Another awesome thing you can do is support your local farmer’s market.  I know it means getting up before 8 AM and traveling to a not-too-far-away location, but it’s usually cheaper than the grocery store, better for your health and better for economics.  Plus, the farmers could really use that money since they get raped by corporations like Monsanto, who by the way you support every time you buy a processed soy product.

And finally, learn to cook.  My father is my greatest example for this (he seems to be the inspiration for so many of my rants).  He complains all the time that food costs too much and how the man is trying to keep him down.  But when it comes right down to it, he’s not willing to cook most of his meals.  Which do you think costs more – cooked food or raw food?  You guessed it.  And which is better for your health – food you prepared or food you bought prepared?  You guessed it again!  Common sense is fun!
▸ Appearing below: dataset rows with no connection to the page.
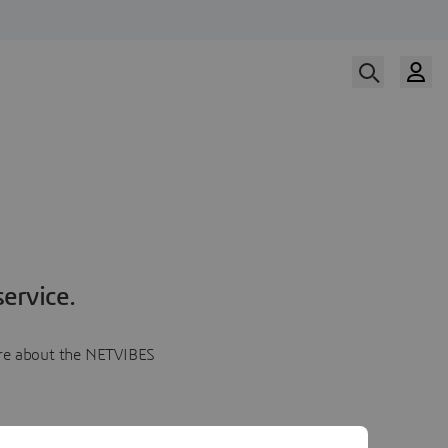
ervice.
more about the NETVIBES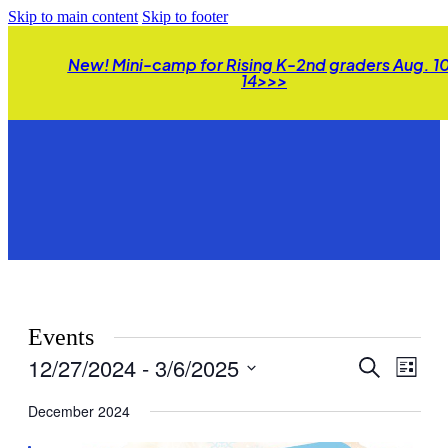
Skip to main content
Skip to footer
New! Mini-camp for Rising K-2nd graders Aug. 1
14>>>
Events
12/27/2024
 - 
3/6/2025
Events
Even
Search
List
View
Search
Select
Navig
date.
December 2024
and
Views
So there you have it.  If you can’t bring yourself to take a bike ride once a week to somewhere you need to go, or you picked unwisely to live 1050234 miles away from your work and drive an SUV for some reason, and changing any of these terrible habits would somehow destroy your life, then you can take action in these ways instead.

I hope I’ve shed a little light on this huge problem we’re having with the oil spill.  YOU are responsible!  Every time you get mad at BP or fed up with the oil spill, just remember that you’re contributing to it every day you refuse to take action, even in some of these small ways I’ve listed here.  It’s such an easy change to make.  If I can do these things and I don’t even have a job, I’m sure you can afford the extra dollar or two at the store.

It's now or never. The gulf spill is just the beginning - a slap in the face about how far we've gotten out of control. Do the right thing for once and actually do something about it.